» **INSTRUCTIONS FOR THE TASK**
Quote every text line of the data below verbatim, and leave out the pictures.
-- Start ENTRIES SHOWN --
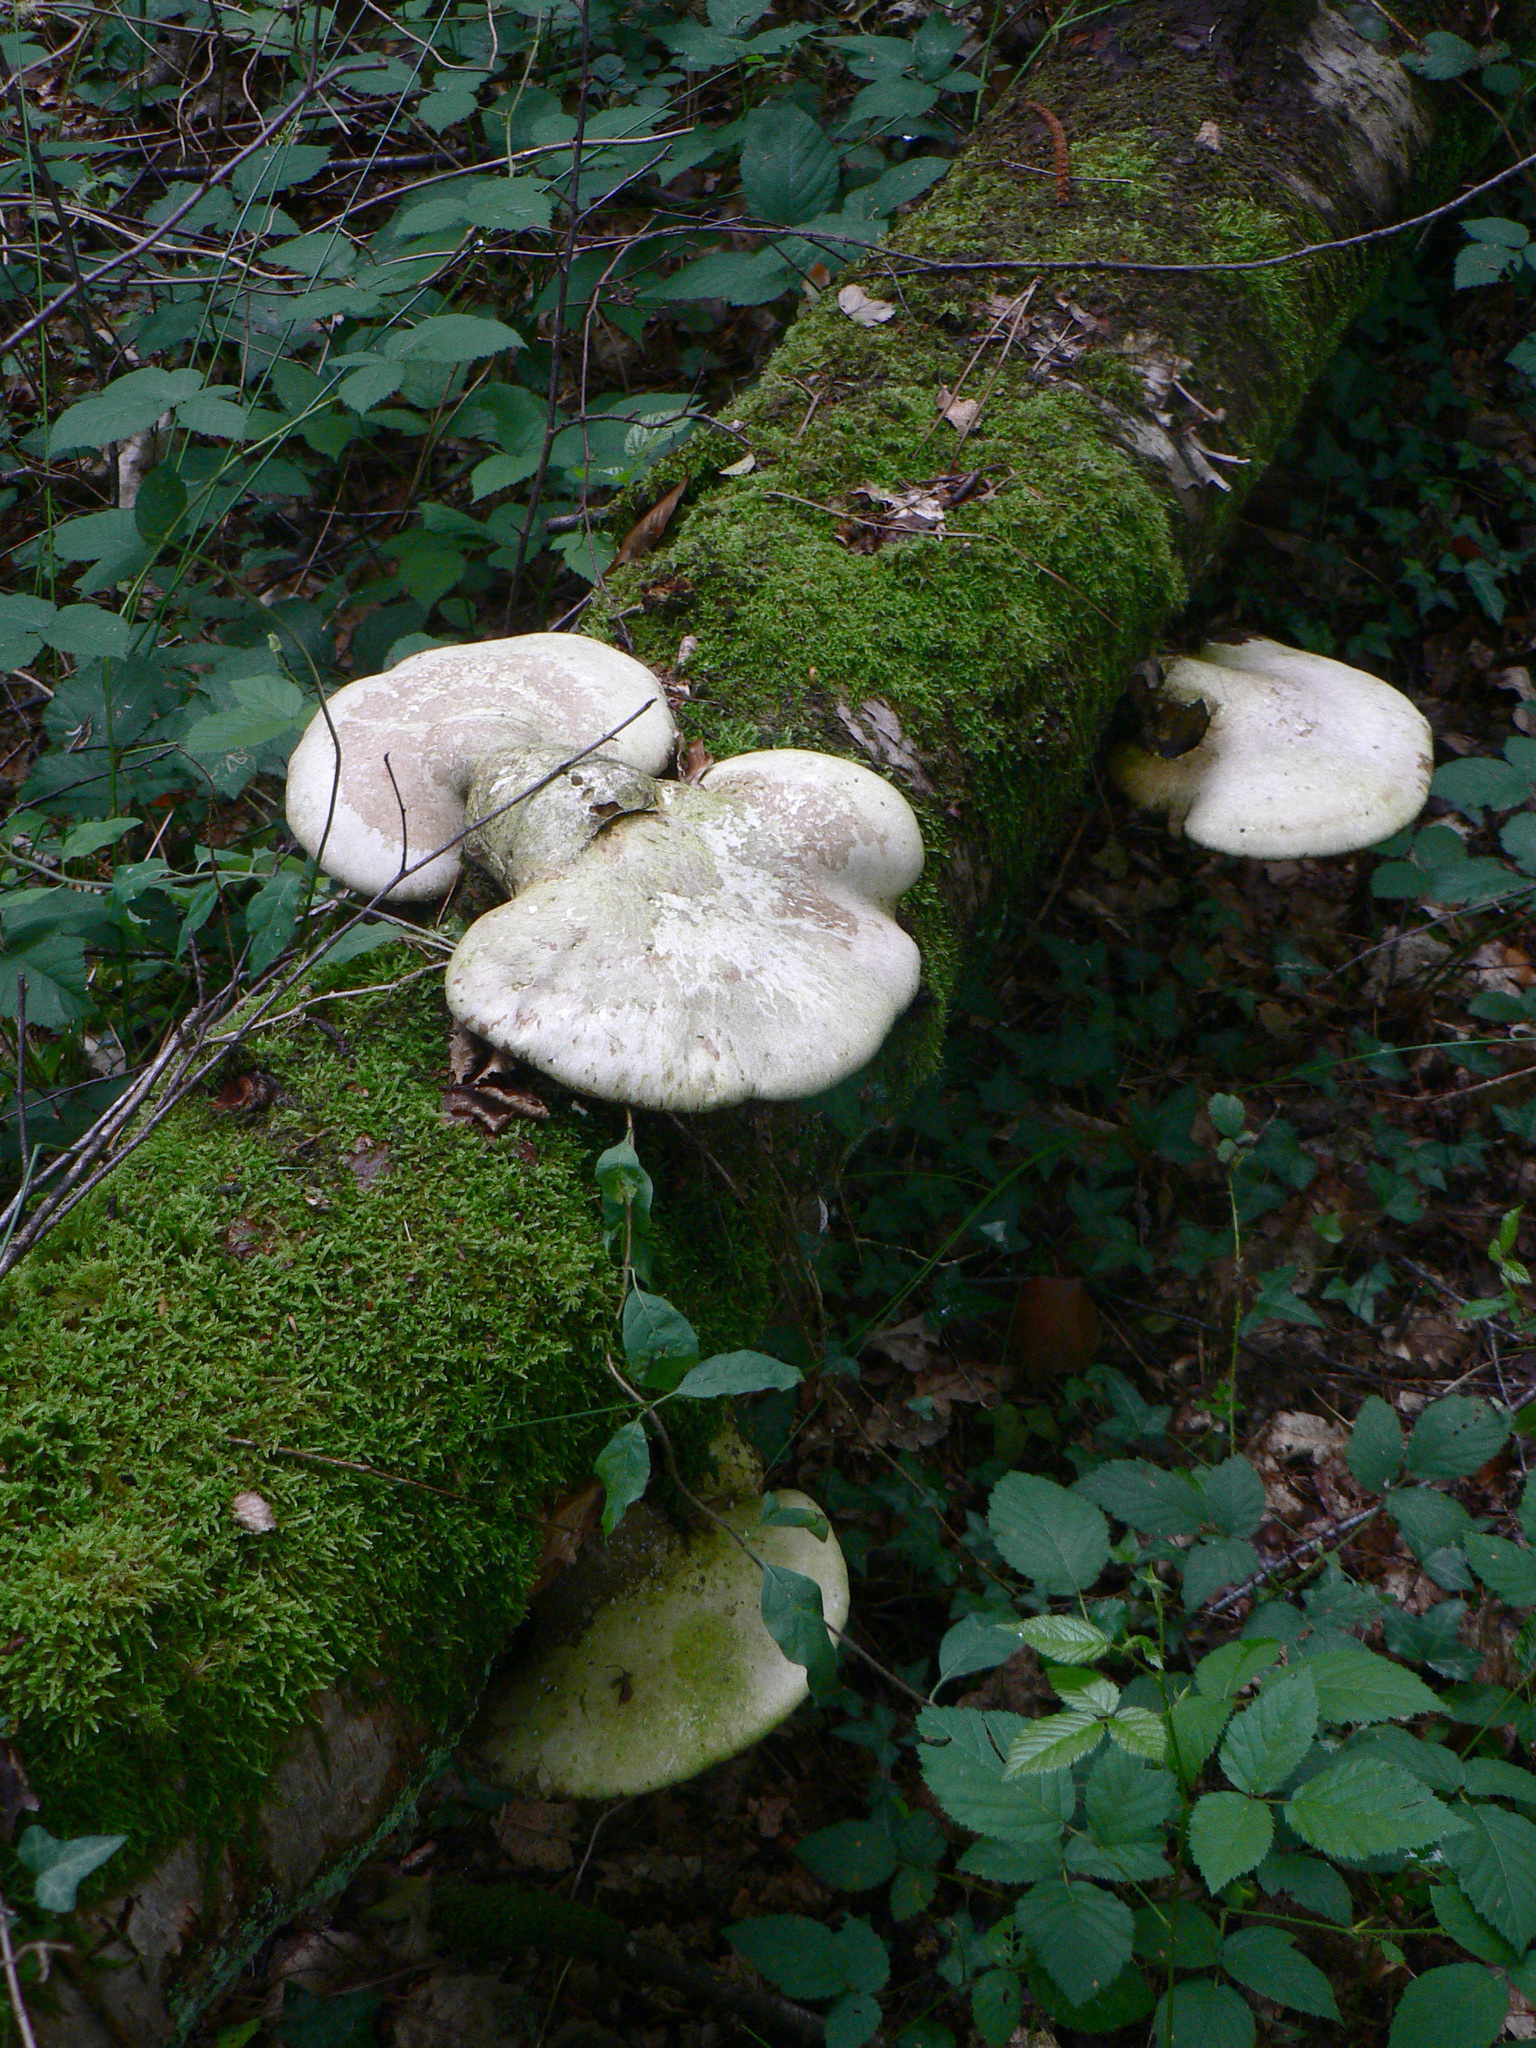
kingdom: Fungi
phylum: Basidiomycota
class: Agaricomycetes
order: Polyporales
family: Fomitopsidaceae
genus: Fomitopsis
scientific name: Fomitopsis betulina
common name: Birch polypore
-- End ENTRIES SHOWN --
» **RESPONSE BELOW**
kingdom: Fungi
phylum: Basidiomycota
class: Agaricomycetes
order: Polyporales
family: Fomitopsidaceae
genus: Fomitopsis
scientific name: Fomitopsis betulina
common name: Birch polypore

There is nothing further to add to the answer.